Éste es el gran reto, aunque yo creo que se trata de un reto para el cual el espíritu occidental se ha venido preparando lentamente durante toda su existencia. Creo que el incansable desarrollo interior de Occidente y el incesante ordenamiento masculino de la realidad ha ido llevando poco a poco, en un movimiento dialéctico de inmensa longitud, hacia un matrimonio profundo y en muchos niveles de lo masculino y lo femenino, una reunión triunfal y restauradora. Y a mí me parece que gran parte del conflicto y la confusión de nuestro tiempo es reflejo del hecho de que este drama de la evolución se está aproximando a sus fases culminantes. Nuestra época está produciendo algo fundamentalmente nuevo en la historia humana: somos testigos –y lo padecemos- del trabajo de parto de una nueva realidad, una nueva forma de existencia humana, un «hijo» que es fruto de este gran matrimonio arquetípico y que lleva en su seno todos sus antecedentes, pero en una nueva forma. Por tanto, reafirmaría yo los indispensables ideales que han expresado los valedores de las perspectivas contraculturales feministas, ecologistas, arcaicas y otras. Pero también quisiera dar mi apoyo a quienes han valorado y sostenido la tradición central de Occidente, pues creo que esta tradición –toda la trayectoria desde los poetas épicos griegos y los profetas hebreos, la larga lucha intelectual y espiritual desde Sócrates y Platón, Pablo y Agustín, a Galileo y Descartes y a Kant y Freud-, que este estupendo proyecto occidental debería considerarse una parte necesaria y noble de una gran dialéctica, y no ser rechazado simplemente como una confabulación imperialista-chauvinista.

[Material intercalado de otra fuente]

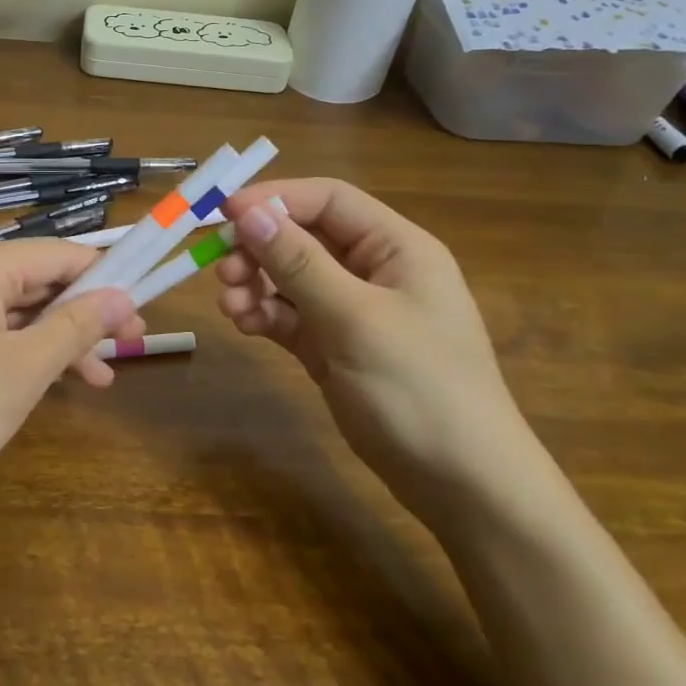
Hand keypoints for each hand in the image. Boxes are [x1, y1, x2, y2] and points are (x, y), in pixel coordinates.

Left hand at [0, 240, 141, 505]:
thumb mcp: (25, 369)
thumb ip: (76, 326)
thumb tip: (122, 296)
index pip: (58, 254)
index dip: (105, 279)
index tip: (140, 313)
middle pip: (37, 281)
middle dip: (83, 315)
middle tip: (129, 347)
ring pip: (15, 311)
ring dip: (57, 340)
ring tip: (100, 378)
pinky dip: (22, 352)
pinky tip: (49, 382)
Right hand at [215, 178, 555, 526]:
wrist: (463, 486)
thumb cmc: (420, 389)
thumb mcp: (356, 319)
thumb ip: (299, 263)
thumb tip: (247, 213)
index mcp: (396, 248)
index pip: (328, 200)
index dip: (275, 199)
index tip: (224, 214)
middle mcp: (374, 271)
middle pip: (303, 238)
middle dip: (259, 249)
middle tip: (222, 271)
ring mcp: (353, 312)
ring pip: (290, 278)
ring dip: (256, 284)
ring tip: (231, 308)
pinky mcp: (334, 347)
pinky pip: (290, 316)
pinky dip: (265, 315)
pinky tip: (246, 326)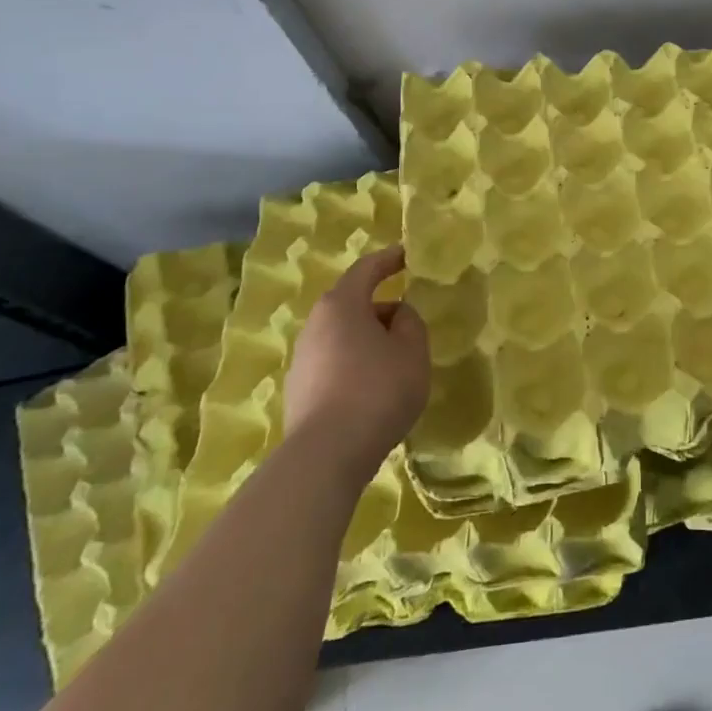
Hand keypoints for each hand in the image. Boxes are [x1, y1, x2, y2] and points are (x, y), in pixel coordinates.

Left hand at [282, 244, 429, 471]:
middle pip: (352, 305)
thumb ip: (410, 323)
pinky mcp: (299, 393)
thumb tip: (396, 315)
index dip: (388, 260)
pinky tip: (374, 389)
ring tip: (396, 360)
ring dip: (368, 340)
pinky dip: (356, 365)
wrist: (326, 455)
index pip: (366, 270)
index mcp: (342, 305)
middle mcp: (315, 326)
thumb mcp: (412, 350)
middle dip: (381, 308)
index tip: (407, 255)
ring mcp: (302, 361)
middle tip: (409, 321)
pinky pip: (334, 365)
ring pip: (342, 337)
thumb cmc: (377, 389)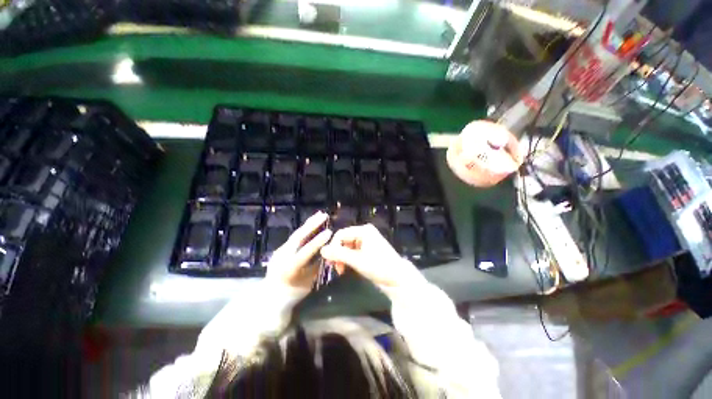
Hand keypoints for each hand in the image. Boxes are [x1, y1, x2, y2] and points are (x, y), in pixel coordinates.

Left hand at [266, 212, 332, 288]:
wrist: (271, 297)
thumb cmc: (293, 293)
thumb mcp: (308, 282)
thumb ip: (317, 266)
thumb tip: (326, 251)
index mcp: (290, 267)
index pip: (306, 251)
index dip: (318, 241)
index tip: (329, 232)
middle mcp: (282, 256)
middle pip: (298, 237)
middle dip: (312, 224)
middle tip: (324, 215)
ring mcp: (280, 251)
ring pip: (295, 234)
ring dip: (308, 224)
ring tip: (318, 215)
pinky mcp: (280, 249)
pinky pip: (294, 237)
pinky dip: (304, 230)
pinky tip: (311, 225)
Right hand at [320, 224, 423, 287]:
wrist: (397, 278)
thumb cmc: (379, 267)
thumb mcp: (357, 261)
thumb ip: (339, 254)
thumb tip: (321, 250)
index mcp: (363, 230)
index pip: (341, 234)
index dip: (333, 247)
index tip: (330, 262)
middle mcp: (364, 232)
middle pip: (344, 239)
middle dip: (337, 253)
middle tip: (334, 267)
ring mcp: (366, 240)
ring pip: (347, 246)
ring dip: (342, 257)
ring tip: (341, 270)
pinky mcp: (368, 249)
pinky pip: (353, 251)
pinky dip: (348, 259)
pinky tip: (346, 268)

No sólo esta tradición ha preparado penosamente el camino para su autotrascendencia, sino que posee recursos que su propio avance prometeico dejó atrás y recortó y que apenas hemos comenzado a hacer, lo cual, paradójicamente, sólo la apertura a lo femenino puede permitirnos integrar. Cada perspectiva, masculina y femenina, es aquí afirmada a la vez que trascendida, reconocida como parte de un todo que la abarca; cada polaridad requiere la otra para su plena realización. Y su síntesis lleva más allá de sí misma, pues ofrece una inesperada apertura a una realidad más amplia que no se puede aprehender antes de que llegue, porque esta nueva realidad es, ella misma, acto creador.

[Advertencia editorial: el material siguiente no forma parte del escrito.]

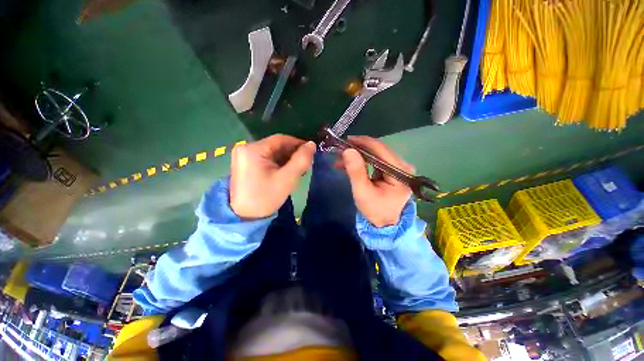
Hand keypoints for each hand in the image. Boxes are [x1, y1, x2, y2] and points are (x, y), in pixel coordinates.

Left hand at [230, 134, 315, 218]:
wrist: (245, 217)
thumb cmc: (266, 197)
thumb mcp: (287, 179)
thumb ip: (301, 160)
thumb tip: (312, 144)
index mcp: (253, 149)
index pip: (281, 139)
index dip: (298, 144)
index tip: (311, 152)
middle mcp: (245, 148)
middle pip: (276, 146)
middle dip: (292, 154)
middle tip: (305, 165)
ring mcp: (244, 156)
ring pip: (273, 153)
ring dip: (286, 160)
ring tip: (297, 171)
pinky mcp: (246, 164)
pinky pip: (267, 159)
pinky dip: (278, 164)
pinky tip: (286, 172)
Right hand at [342, 136, 413, 227]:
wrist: (386, 225)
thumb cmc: (376, 211)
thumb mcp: (363, 192)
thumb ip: (356, 171)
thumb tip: (348, 150)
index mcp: (399, 171)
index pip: (381, 149)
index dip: (363, 142)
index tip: (346, 140)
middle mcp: (401, 166)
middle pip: (378, 151)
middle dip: (358, 149)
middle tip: (340, 149)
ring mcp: (396, 169)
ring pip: (374, 156)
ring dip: (357, 156)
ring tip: (340, 157)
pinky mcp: (390, 172)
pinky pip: (374, 163)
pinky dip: (361, 162)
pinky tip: (347, 164)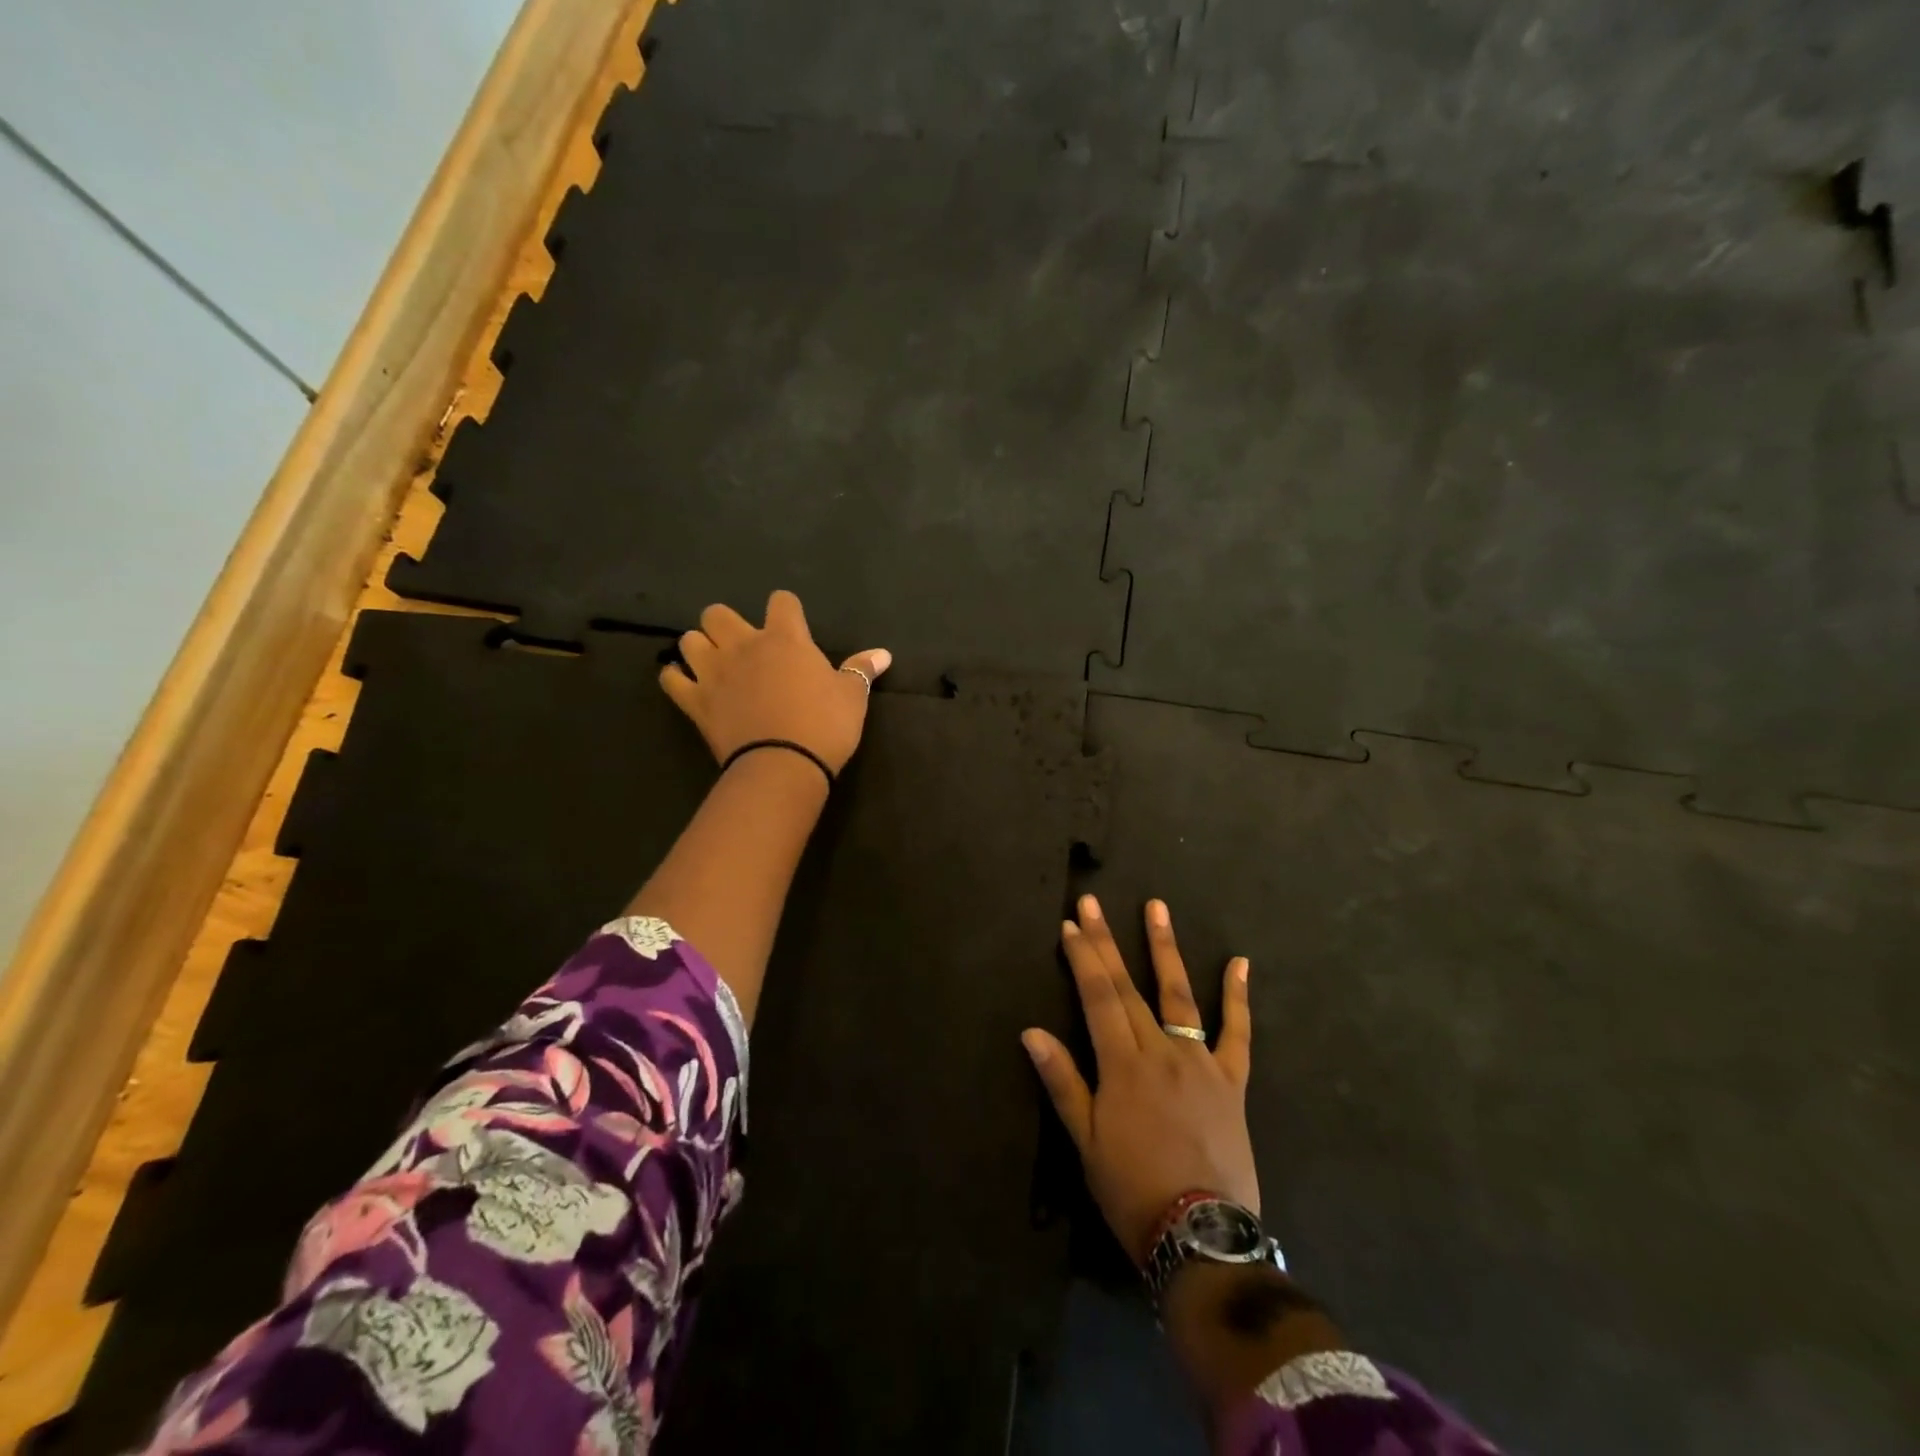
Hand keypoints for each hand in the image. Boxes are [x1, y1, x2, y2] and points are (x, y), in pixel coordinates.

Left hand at [661, 591, 890, 772]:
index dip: (786, 610)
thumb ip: (862, 670)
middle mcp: (743, 645)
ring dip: (699, 648)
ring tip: (713, 664)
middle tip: (742, 646)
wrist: (783, 765)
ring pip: (689, 641)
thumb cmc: (824, 725)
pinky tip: (686, 685)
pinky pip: (670, 679)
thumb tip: (884, 653)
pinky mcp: (695, 701)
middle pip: (718, 613)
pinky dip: (676, 678)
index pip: (781, 601)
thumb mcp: (852, 697)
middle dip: (726, 624)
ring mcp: (714, 672)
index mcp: (785, 638)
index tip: (791, 625)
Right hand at [1023, 895, 1256, 1265]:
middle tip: (1093, 902)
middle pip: (1128, 986)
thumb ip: (1062, 1080)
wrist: (1201, 1237)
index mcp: (1122, 1064)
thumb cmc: (1132, 1190)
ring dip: (1164, 948)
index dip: (1082, 958)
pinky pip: (1238, 1033)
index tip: (1070, 925)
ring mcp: (1200, 1061)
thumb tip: (1031, 1031)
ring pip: (1178, 995)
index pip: (1097, 997)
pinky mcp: (1231, 1080)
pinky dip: (1238, 997)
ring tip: (1156, 907)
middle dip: (1106, 941)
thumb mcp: (1086, 1141)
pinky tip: (1240, 962)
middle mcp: (1160, 1050)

Pero ¿por qué la impregnante masculinidad de la tradición intelectual y espiritual de Occidente se nos ha hecho de pronto evidente, tras haber permanecido invisible para casi todas las generaciones anteriores? Creo que eso sólo ocurre hoy porque, como sugirió Hegel, una civilización no puede tomar conciencia de sí misma, no puede reconocerse como significativa, hasta que no ha madurado lo suficiente como aproximarse a su muerte.

Hoy en día tenemos experiencia de algo que se asemeja mucho a la muerte del hombre moderno, que se asemeja mucho, en verdad, a la muerte del hombre occidental. Tal vez el final del «hombre» esté al alcance de la mano. Pero el hombre no es una meta. El hombre es algo que debe ser superado… y completado, en el abrazo con lo femenino.